It also uses less genetic material

Dec 21, 2009 13:45 GMT  ·  By
A sketch of the basic operating principle behind the new BU DNA sequencing method
   A sketch of the basic operating principle behind the new BU DNA sequencing method

Scientists at the University of Boston have recently developed a new DNA sequencing method that is touted to become a lot cheaper and faster than any current technique in a short time frame. One of the main mechanisms that the new technology employs is reducing the amount of DNA it requires in order to conduct its investigation. This also implies that the DNA amplification stage of the process, which is very expensive, time consuming and prone to errors, will no longer be required. The work was conducted by a team of BU biomedical engineers, e! Science News reports.

Details of the group's innovation have been published in the December 20 online issue of the prestigious scientific journal Nature Nanotechnology. The efforts were led by BU Associate Professor of Biomedical Engineering Amit Meller, who coordinated the development of the new method. The basic principle is to survey tiny pieces of DNA as they pass through silicon nanopores. Each of the pores is no more than four nanometers in width, and electrical fields are used to guide the genetic material's strands through them.

The team reports that sensitive electrical currents are then used to identify the precise type of each DNA molecule that passes through the pores. “The current study shows that we can detect a much smaller amount of DNA sample than previously reported. When people start to implement genome sequencing or genome profiling using nanopores, they could use our nanopore capture approach to greatly reduce the number of copies used in those measurements,” Meller reveals.

It was also made obvious in the investigations that the DNA strands that were longer tended to find the nanopore structures a lot faster than shorter strands. This is counter-intuitive, the team says, but it adds that this development only works for the best. “That's really surprising. You'd expect that if you have a longer 'spaghetti,' then finding the end would be much harder. At the same time this discovery means that the nanopore system is optimized for the detection of long DNA strands – tens of thousands basepairs, or even more,” the team leader says.

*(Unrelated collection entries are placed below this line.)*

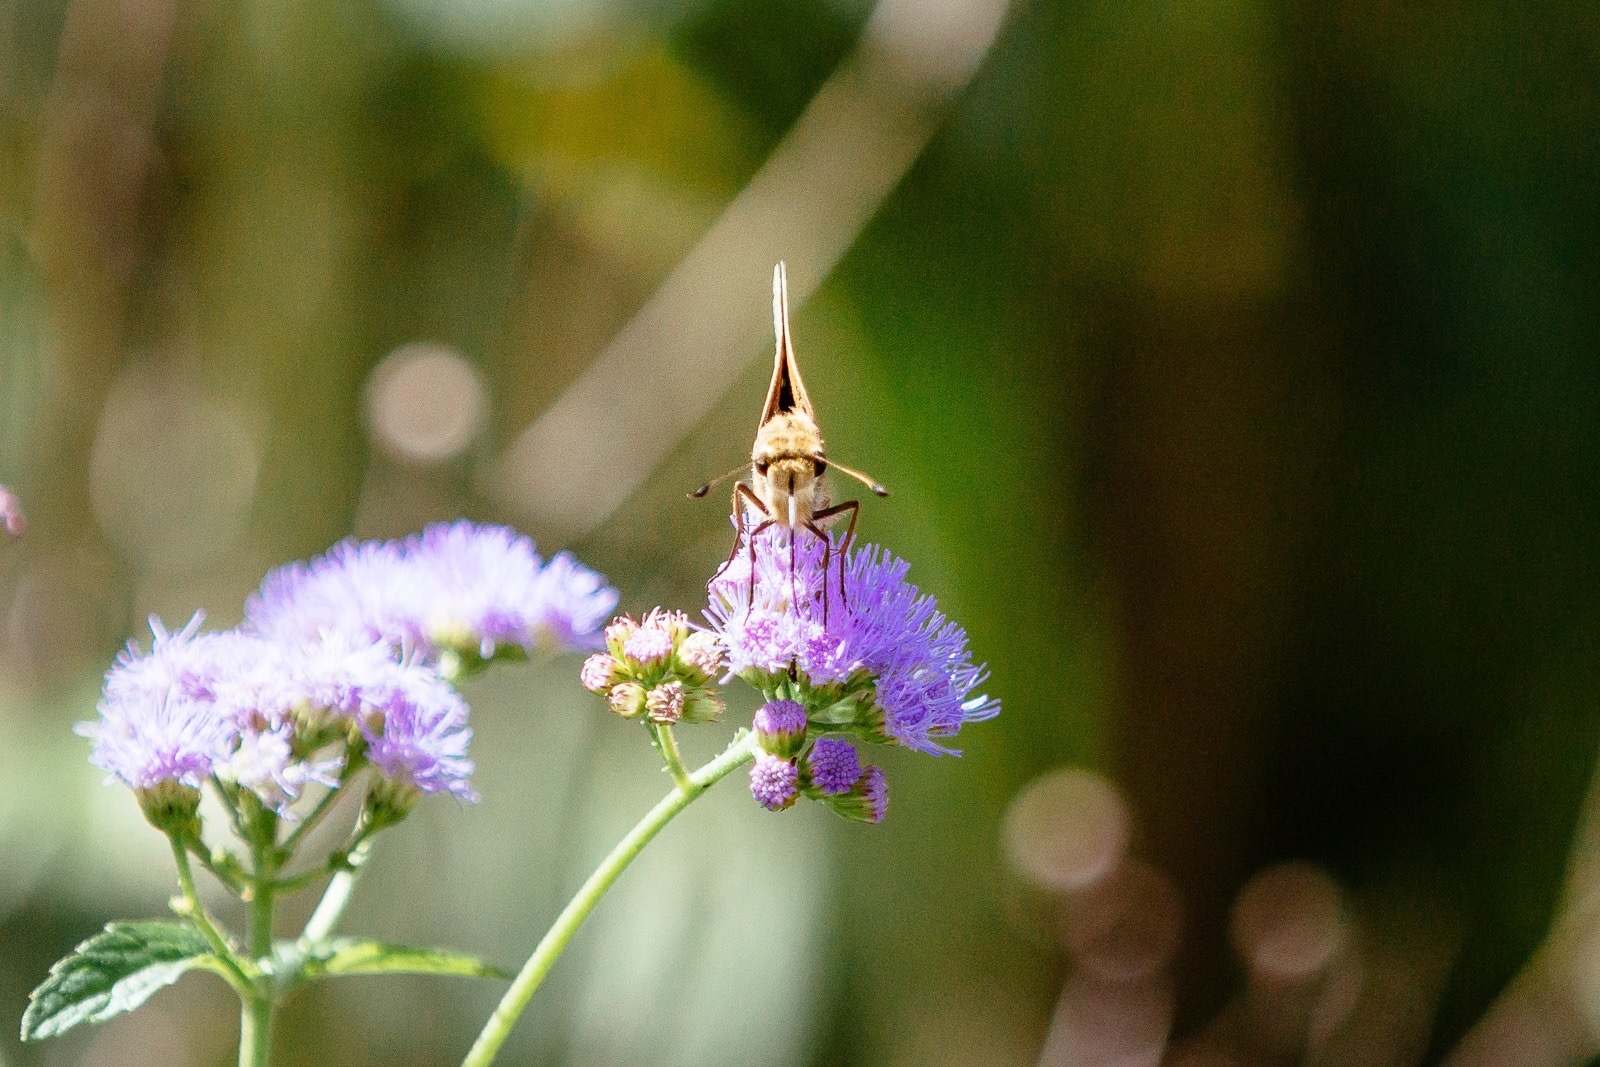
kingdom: Animalia
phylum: Arthropoda
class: Insecta
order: Lepidoptera
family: Hesperiidae
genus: Atalopedes
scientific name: Atalopedes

“This could dramatically speed future genomic sequencing by allowing analysis of a long DNA strand in one swipe, rather than having to assemble results from many short snippets. DNA amplification technologies limit DNA molecule length to under a thousand base pairs. Because our method avoids amplification, it not only reduces the cost, time and error rate of DNA replication techniques, but also enables the analysis of very long strands of DNA, much longer than current limitations.” Meller adds.